- **SOURCE TEXT**:
- Developer: Silicon Software
- Publisher: Rainbird Software
- Designers: Karl Buckingham; Colin Mongardi; Eugene Messina;
- Platforms: Atari ST, Amiga, MS-DOS
- Release: 1988
- Genre: Interactive fiction
- Mode: Single-player

= Legend of the Sword =

1988 video game

Legend of the Sword is a 1988 fantasy interactive fiction video game developed by Silicon Soft and published by Rainbird Software for the Atari ST. Ports for the Amiga and MS-DOS were released later. A Macintosh version was expected to release shortly after the Atari ST version but was never released. A sequel, The Final Battle, was released in 1990.

==Plot==
The lands of Anar have been invaded by the forces of an evil wizard, Suzar. In times past, a magical sword and shield guarded the inhabitants. The player character and his party set out to search for the items in order to stop the wizard.

==Gameplay==
The interface is divided into four areas, the top left is used for images which change depending the situation, the top right is the scrolling map area, the middle shows the movement commands and hitpoints which are depicted as a burning candle. The bottom third of the screen is used for text display.

- **SUPPLIED DATA**:
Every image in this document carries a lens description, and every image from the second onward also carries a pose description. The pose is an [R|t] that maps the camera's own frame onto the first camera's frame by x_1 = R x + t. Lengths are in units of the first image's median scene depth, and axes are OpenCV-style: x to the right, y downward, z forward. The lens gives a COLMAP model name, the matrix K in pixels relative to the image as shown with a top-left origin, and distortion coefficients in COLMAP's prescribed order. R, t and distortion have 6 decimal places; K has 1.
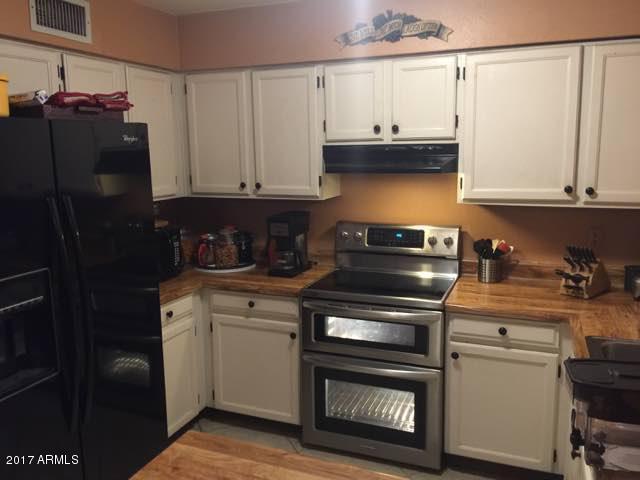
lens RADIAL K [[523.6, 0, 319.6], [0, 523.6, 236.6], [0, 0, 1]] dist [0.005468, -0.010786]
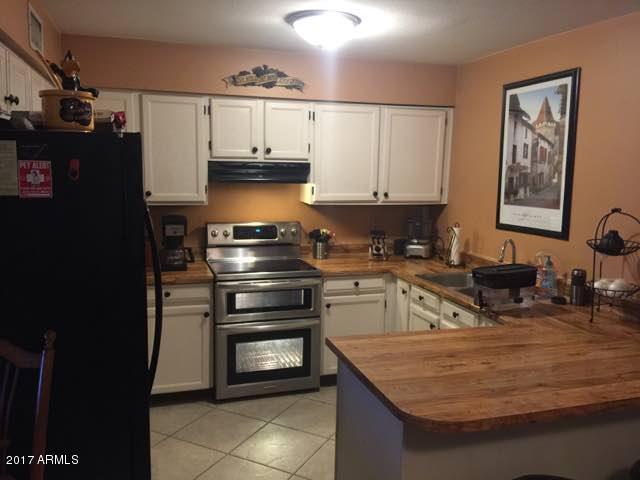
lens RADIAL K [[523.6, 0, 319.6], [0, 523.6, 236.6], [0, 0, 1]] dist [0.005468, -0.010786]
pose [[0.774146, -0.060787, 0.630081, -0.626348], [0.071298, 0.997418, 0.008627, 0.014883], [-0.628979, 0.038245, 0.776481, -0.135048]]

--

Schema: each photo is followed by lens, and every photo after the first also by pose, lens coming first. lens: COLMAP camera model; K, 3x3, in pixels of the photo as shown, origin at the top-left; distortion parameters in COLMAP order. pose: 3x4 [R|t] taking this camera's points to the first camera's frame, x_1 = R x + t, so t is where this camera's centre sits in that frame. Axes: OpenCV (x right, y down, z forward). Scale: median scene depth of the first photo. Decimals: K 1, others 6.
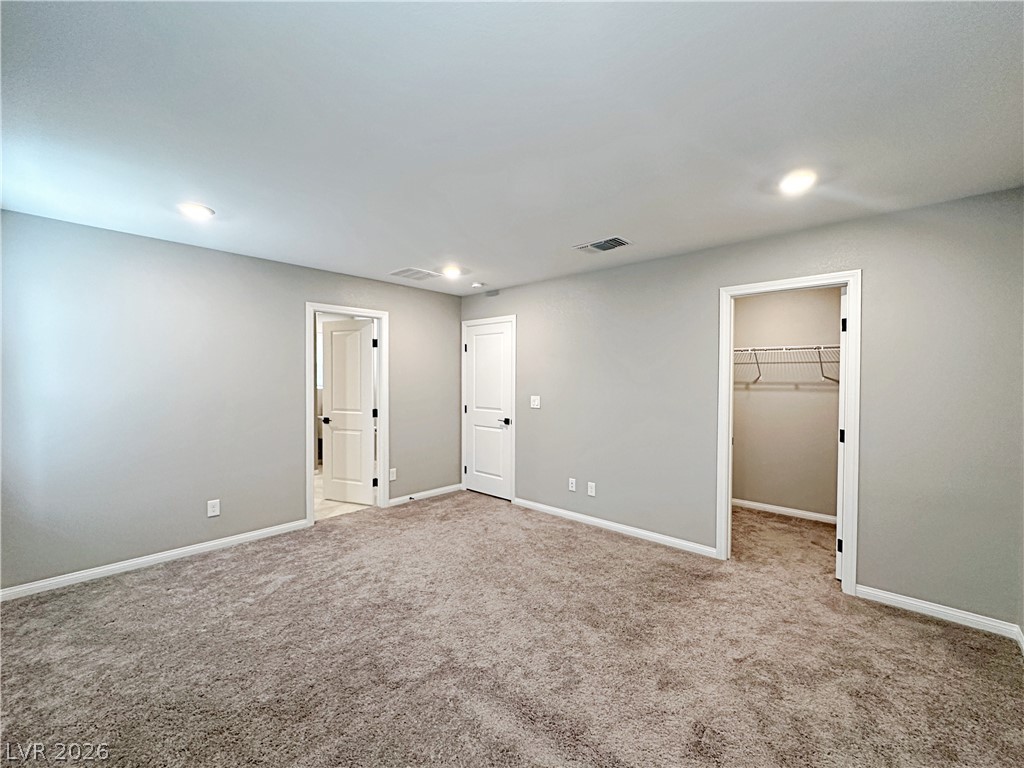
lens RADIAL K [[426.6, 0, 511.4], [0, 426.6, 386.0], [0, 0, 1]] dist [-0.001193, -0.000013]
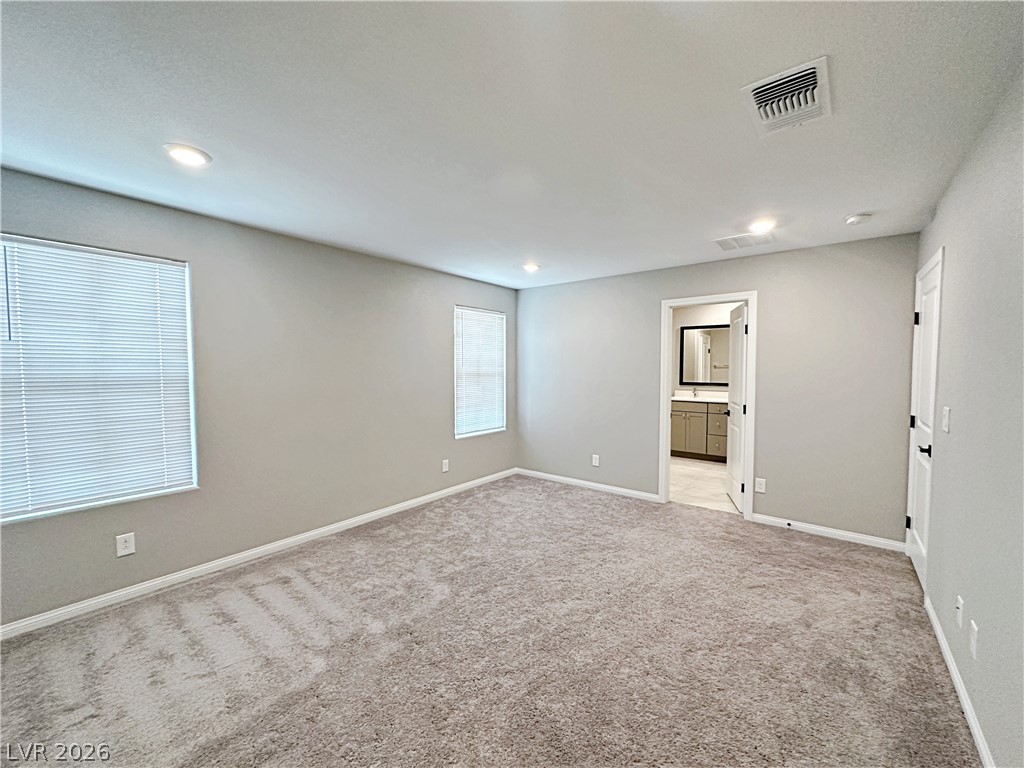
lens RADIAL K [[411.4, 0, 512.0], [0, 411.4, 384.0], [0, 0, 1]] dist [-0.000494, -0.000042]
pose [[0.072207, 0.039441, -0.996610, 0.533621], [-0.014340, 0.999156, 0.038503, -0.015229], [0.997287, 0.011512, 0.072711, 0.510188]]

--

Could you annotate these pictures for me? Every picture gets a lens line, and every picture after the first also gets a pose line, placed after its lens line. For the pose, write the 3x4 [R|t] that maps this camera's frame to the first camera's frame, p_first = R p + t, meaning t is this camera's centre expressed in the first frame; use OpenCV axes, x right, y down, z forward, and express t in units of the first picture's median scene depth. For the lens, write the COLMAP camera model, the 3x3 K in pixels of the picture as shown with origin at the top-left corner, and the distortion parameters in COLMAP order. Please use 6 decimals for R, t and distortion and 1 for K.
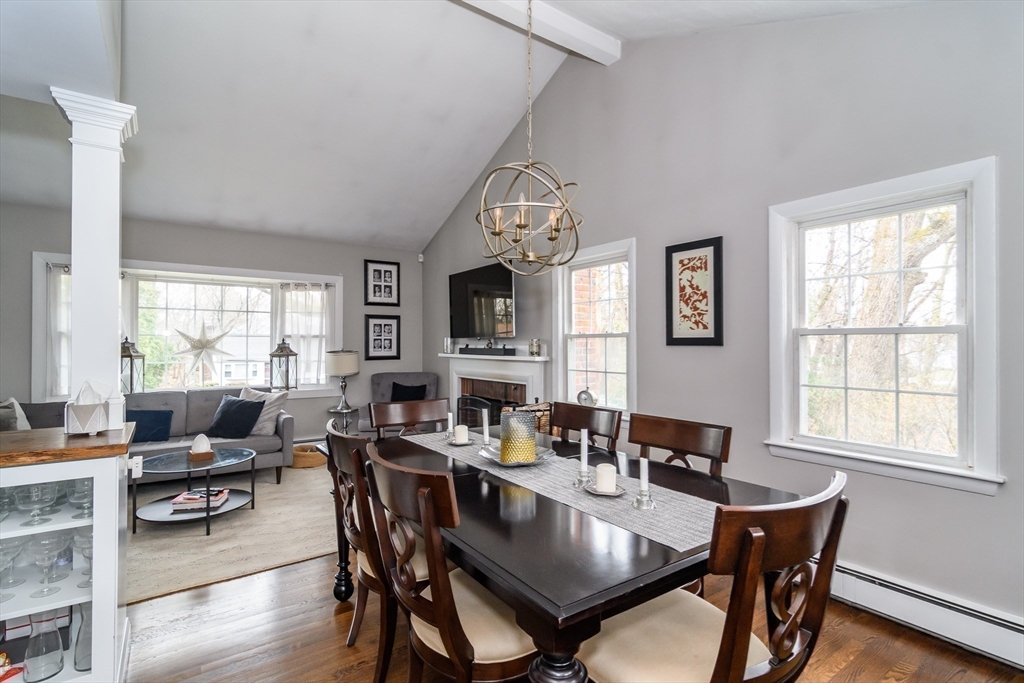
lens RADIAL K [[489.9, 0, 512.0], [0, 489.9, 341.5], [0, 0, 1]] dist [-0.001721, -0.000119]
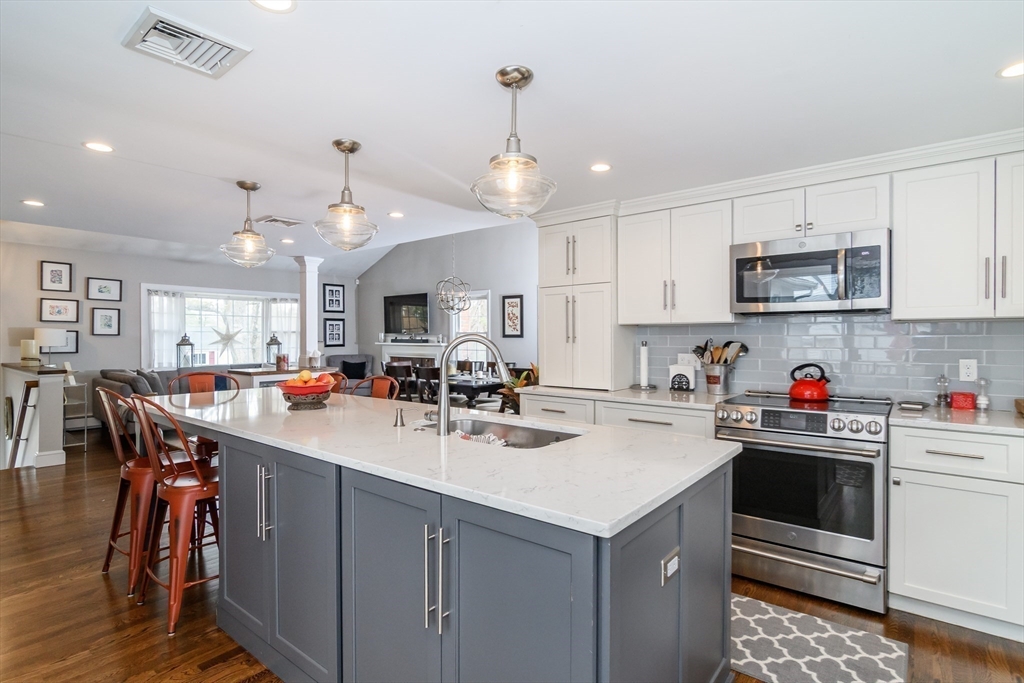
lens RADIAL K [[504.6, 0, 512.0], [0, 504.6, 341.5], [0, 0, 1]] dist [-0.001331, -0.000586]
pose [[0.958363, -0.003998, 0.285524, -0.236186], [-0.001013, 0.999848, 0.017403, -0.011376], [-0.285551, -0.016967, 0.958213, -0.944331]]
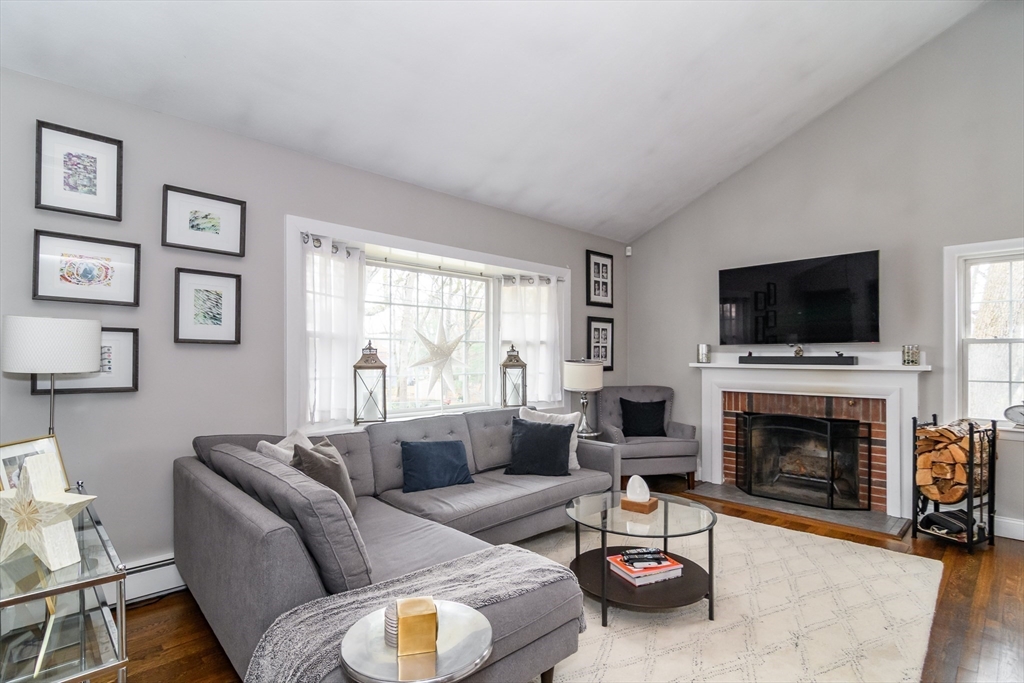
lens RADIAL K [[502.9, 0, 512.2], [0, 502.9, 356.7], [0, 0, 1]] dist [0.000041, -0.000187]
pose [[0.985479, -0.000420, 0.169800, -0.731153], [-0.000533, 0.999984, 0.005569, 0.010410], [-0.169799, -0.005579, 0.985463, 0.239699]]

- **ACTIONS TO TAKE**:
a - Revise the stretch of the Legend of the Sword article from "Legend of the Sword is" through "released in 1990.", replacing "sequel" with "follow-up".
b - According to the Legend of the Sword article, how are hitpoints shown in the game's interface?

- **WRITTEN ANSWERS**:
a -
Legend of the Sword is a 1988 fantasy interactive fiction video game developed by Silicon Soft and published by Rainbird Software for the Atari ST. Ports for the Amiga and MS-DOS were released later. A Macintosh version was expected to release shortly after the Atari ST version but was never released. A follow-up, The Final Battle, was released in 1990.

b - As a burning candle.